Thus, in the early days of the war, a nearly unanimous Congress adopted a resolution proposed by Senator John J. Crittenden of Kentucky, which affirmed that the Union had no intention of interfering with slavery. Northern military commanders even returned fugitive slaves to their owners, a policy that raised an outcry in antislavery circles. Yet as the Confederacy set slaves to work as military laborers and blacks began to escape to Union lines, the policy of ignoring slavery unraveled. By the end of 1861, the military had adopted the plan, begun in Virginia by General Benjamin F. Butler, of treating escaped blacks as contraband of war—that is, property of military value subject to confiscation. Butler’s order added a word to the war’s vocabulary. Escaping slaves became known as “the contrabands.” They were housed by the army in “contraband camps” and educated in new “contraband schools.”

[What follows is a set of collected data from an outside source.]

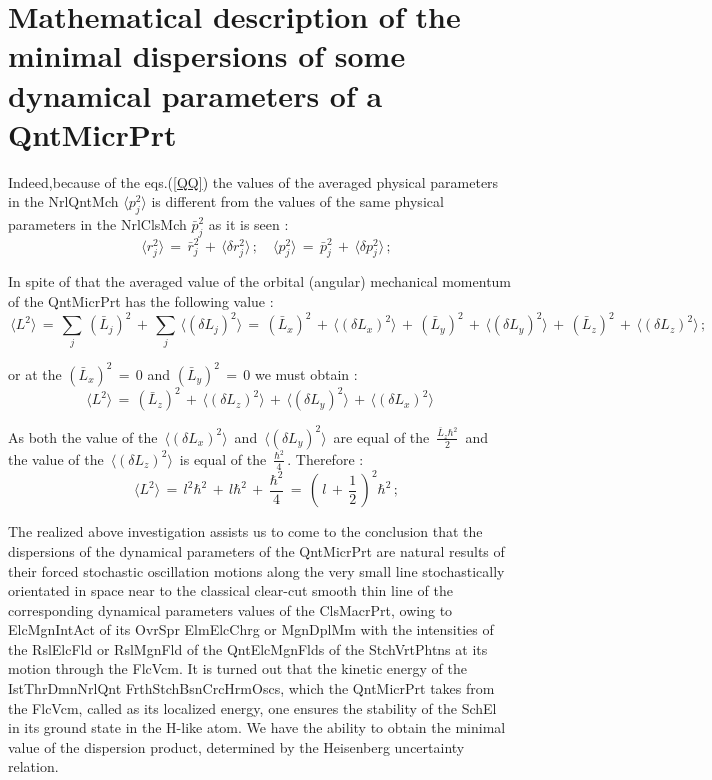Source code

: \documentclass[12pt]{article}
\begin{document}
\section{ Mathematical description of the minimal dispersions of some
dynamical parameters of a QntMicrPrt}

 Indeed,because of the eqs.(\ref{QQ}) the values of the averaged physical
parameters in the NrlQntMch $\langle p_j^2 \rangle$ is different from the
values of the same physical parameters in the NrlClsMch $\bar{p}_j^2$ as it
is seen :
\begin{equation}\label{RR}
\quad\langle{r}_j^2\rangle\,=\,{\bar r}_j^2\,+\,\langle\delta{r}_j^2\rangle\,;
\quad\langle{p}_j^2\rangle\,=\,\bar{p}_j^2\,+\,\langle\delta{p}_j^2\rangle\,;
\end{equation}

 In spite of that the averaged value of the orbital (angular) mechanical
momentum of the QntMicrPrt has the following value :
\begin{equation}\label{SS}
\,\langle L^2\rangle\,=\,\sum_j\,(\bar{L}_j)^2\,+
\,\sum_j\,\langle(\delta{L}_j)^2\rangle\,=
\,(\bar{L}_x)^2\,+\,\langle(\delta{L}_x)^2\rangle\,+
\,(\bar{L}_y)^2\,+\,\langle(\delta{L}_y)^2\rangle\,+
\,(\bar{L}_z)^2\,+\,\langle(\delta{L}_z)^2\rangle\,;
\end{equation}

or at the $(\bar{L}_x)^2\,=\,0$ and $(\bar{L}_y)^2\,=\,0$ we must obtain :
\begin{equation}\label{TT}
\,\langle L^2\rangle\,=
\,(\bar{L}_z)^2\,+\,\langle(\delta{L}_z)^2\rangle\,+
\,\langle(\delta{L}_y)^2\rangle\,+\,\langle(\delta{L}_x)^2\rangle\,
\end{equation}

  As both the value of the $\,\langle(\delta{L}_x)^2\rangle\,$ and
$\,\langle(\delta{L}_y)^2\rangle\,$ are equal of the
$\,\frac{\bar{L}_z\hbar^2}{2}\,$ and the value of the
$\,\langle(\delta{L}_z)^2\rangle\,$ is equal of the
$\,\frac{\hbar^2}{4}\,$. Therefore :
\begin{equation}\label{UU}
\quad\langle L^2\rangle\,=\,l^2\hbar^2\,+\,l\hbar^2\,+
\,\frac{\hbar^2}{4}\,=\,(\,l\,+\,\frac{1}{2}\,)^2\hbar^2\,;
\end{equation}

 The realized above investigation assists us to come to the conclusion that
the dispersions of the dynamical parameters of the QntMicrPrt are natural
results of their forced stochastic oscillation motions along the very small
line stochastically orientated in space near to the classical clear-cut
smooth thin line of the corresponding dynamical parameters values of the
ClsMacrPrt, owing to ElcMgnIntAct of its OvrSpr ElmElcChrg or MgnDplMm with
the intensities of the RslElcFld or RslMgnFld of the QntElcMgnFlds of the
StchVrtPhtns at its motion through the FlcVcm.  It is turned out that the
kinetic energy of the IstThrDmnNrlQnt FrthStchBsnCrcHrmOscs, which the
QntMicrPrt takes from the FlcVcm, called as its localized energy, one
ensures the stability of the SchEl in its ground state in the H-like atom.
We have the ability to obtain the minimal value of the dispersion product,
determined by the Heisenberg uncertainty relation.
\end{document}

An 1863 advertisement for a runaway domestic slave circulated by Louis Manigault, a member of a prominent Georgia and South Carolina planter family. Manigault blamed an unknown white man for enticing her away, but she most likely escaped with a male slave who had begun to court her. Slaves fled to Union lines from the first days of the Civil War.

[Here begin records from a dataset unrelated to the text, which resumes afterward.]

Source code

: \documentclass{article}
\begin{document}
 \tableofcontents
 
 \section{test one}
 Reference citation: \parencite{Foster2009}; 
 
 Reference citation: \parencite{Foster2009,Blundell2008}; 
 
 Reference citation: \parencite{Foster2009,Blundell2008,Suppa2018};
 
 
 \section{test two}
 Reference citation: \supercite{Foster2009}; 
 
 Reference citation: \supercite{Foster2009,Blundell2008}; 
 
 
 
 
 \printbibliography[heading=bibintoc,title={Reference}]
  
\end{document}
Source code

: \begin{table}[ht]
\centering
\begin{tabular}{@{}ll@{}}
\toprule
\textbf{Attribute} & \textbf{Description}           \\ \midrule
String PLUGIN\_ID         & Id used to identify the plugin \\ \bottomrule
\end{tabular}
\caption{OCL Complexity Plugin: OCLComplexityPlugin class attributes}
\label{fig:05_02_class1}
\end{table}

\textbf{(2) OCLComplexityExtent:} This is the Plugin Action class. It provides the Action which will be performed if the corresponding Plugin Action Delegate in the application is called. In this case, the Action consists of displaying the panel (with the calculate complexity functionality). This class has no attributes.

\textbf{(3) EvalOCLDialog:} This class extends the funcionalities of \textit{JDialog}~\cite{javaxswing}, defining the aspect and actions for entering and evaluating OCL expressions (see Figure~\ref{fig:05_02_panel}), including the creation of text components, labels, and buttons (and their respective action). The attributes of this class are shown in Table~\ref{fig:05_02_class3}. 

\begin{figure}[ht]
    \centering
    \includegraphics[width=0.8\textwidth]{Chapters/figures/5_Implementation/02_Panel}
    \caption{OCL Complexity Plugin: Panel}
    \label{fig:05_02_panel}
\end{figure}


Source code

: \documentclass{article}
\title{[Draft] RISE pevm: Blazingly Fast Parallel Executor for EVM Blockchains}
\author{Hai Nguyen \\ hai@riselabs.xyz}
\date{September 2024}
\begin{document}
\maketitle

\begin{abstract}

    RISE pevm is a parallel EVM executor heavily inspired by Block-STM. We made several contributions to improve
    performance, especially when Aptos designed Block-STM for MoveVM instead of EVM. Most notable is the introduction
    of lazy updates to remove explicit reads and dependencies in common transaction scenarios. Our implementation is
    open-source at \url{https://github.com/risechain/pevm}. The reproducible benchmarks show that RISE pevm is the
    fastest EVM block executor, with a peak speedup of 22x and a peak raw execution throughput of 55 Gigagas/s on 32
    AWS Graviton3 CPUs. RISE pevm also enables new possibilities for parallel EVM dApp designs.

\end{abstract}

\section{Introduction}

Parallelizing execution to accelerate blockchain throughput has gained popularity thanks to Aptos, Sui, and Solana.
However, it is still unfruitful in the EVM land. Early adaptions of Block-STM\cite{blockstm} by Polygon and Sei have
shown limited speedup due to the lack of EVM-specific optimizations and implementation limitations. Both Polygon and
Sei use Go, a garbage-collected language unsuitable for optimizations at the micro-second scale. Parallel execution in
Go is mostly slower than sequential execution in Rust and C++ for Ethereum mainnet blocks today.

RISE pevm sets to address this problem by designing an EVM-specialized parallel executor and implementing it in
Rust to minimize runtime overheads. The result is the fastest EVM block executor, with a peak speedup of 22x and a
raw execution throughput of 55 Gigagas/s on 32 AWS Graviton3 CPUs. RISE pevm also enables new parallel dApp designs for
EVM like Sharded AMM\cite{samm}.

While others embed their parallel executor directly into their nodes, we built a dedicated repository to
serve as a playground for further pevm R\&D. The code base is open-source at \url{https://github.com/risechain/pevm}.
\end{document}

Meanwhile, slaves themselves took actions that helped propel a reluctant white America down the road to emancipation. Whatever the policies of the administration, blacks saw the outbreak of fighting as heralding the long-awaited end of bondage. Well before Lincoln made emancipation a war aim, blacks, in the North and the South, were calling the conflict the “freedom war.” In 1861 and 1862, as the federal army occupied Confederate territory, slaves by the thousands headed for Union lines. Unlike fugitives before the war, these runaways included large numbers of women and children, as entire families abandoned the plantations. Not a few passed along military intelligence and detailed knowledge of the South’s terrain. “The most valuable and reliable information of the enemy’s movements in our vicinity that we have been able to get,” noted the Union general Daniel E. Sickles, “derived from Negroes who came into our lines.” In southern Louisiana, the arrival of the Union army in 1862 led slaves to sack plantation houses and refuse to work unless wages were paid. Slavery there, wrote a northern reporter, “is forever destroyed and worthless, no matter what Mr. Lincoln or anyone else may say on the subject.”